1Will I lose the transplanted hair after transplant
No, the hair which has been transplanted is what we call ‘baldness-resistant’ and so will not fall out. There are patients who experience a form of hair loss after surgery called ‘thermal shock’ which is basically, a reaction to the surgery. This is perfectly normal and new hair will grow as normal. However, a few years later as you grow older, a small percentage of hair fall will occur.
2What is hair transplant
This is a surgical procedure in which hair is removed from one area of the head and implanted into another. Hair is taken from the back and sides of the head – which is known as the ‘donor site’ and is then inserted into the bald area of the head – known as the ‘recipient site’. It involves the harvesting of units of hair follicles or small grafts which are then placed in the area of the scalp where there is hair loss. These follicles will grow new hair over a period of a few months.
3Am I suitable candidate for hair transplant surgery?
If you have noticed that you have a significant amount of hair loss then you may be a candidate for a hair transplant. Those people who are very young orin the early stages of hair loss are usually advised to wait until this has advanced further. A hair specialist would monitor the progress of the hair loss until it reaches a stage that treatment is needed. They usually consider someone with five years of male pattern baldness or a Type 3 or more on the Norwood scale. If you are suffering from male pattern baldness then be aware that this is irreversible even if you undergo surgery.

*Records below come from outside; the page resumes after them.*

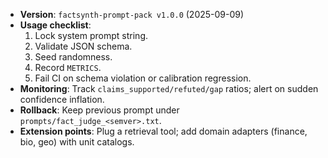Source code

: * **Version**: `factsynth-prompt-pack v1.0.0` (2025-09-09)
* **Usage checklist**:
  1. Lock system prompt string.
  2. Validate JSON schema.
  3. Seed randomness.
  4. Record `METRICS`.
  5. Fail CI on schema violation or calibration regression.
* **Monitoring**: Track `claims_supported/refuted/gap` ratios; alert on sudden confidence inflation.
* **Rollback**: Keep previous prompt under `prompts/fact_judge_<semver>.txt`.
* **Extension points**: Plug a retrieval tool; add domain adapters (finance, bio, geo) with unit catalogs.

It will not ‘cure’ the problem of baldness so you may require several sessions in order to hide the bald area. Your surgeon will discuss this further with you.
4How long does hair transplant surgery take?
This depends upon the type of procedure and the extent of the hair loss. Some procedures can take as little as three hours whereas others as much as ten hours. Some patients require more than one session so you could be looking at 1-2 days of treatment (@ 8 hours per day)
5What is male pattern baldness?
The medical name for this is androgenetic alopecia. This is a form of baldness in men which is caused by genetics and is often passed down through several generations. What happens is that a man inherits a gene for baldness which combined with a hormone derivative of testosterone called ‘dihydrotestosterone’ (DHT) shrinks the hair follicles. This weakens them and stops the growth of new hair. Over time, the remaining hair starts to thin and eventually falls out which is not replaced. This process usually starts in the early thirties although it can start when a man is in his twenties and progresses until middle age. It starts with a receding hairline and spreads from this over the top and towards the back of the head. The remaining hair around the back and sides forms a distinctive ‘horseshoe’ pattern and is used as the donor site for transplantation.
6What should I do after the procedures over?
You will be given a set of instructions from your surgeon on what to do after your surgery. These will include taking time off from work to allow your scalp to heal, washing your scalp 48 hours after surgery and avoiding sun exposure. If you are a smoker then don’t start again until a month after surgery to enable your scalp to heal properly. Scabs will form over the transplanted hairs but it is important that you avoid rubbing or picking at these. These scabs will fall off naturally after a week or so.
7When will my new hair grow?
It will be three months before you notice any hair growth. Your new hair will be very fine to begin with but don’t worry, this will thicken over time and look the same as your other hair. This will result in a full grown head of hair which will continue to grow as part of the normal hair growth/loss cycle. For full growth it would take 8 to 11 months.
8What is ‘Follicular Unit Extraction?’
Also known as direct extraction: this innovative procedure involves the removal of follicular units, one by one, before inserting them into the recipient area. On the plus side this is a minimally invasive procedure which produces great results. On the negative side, it can be a long, drawn out process which is costlier than the traditional FUT process.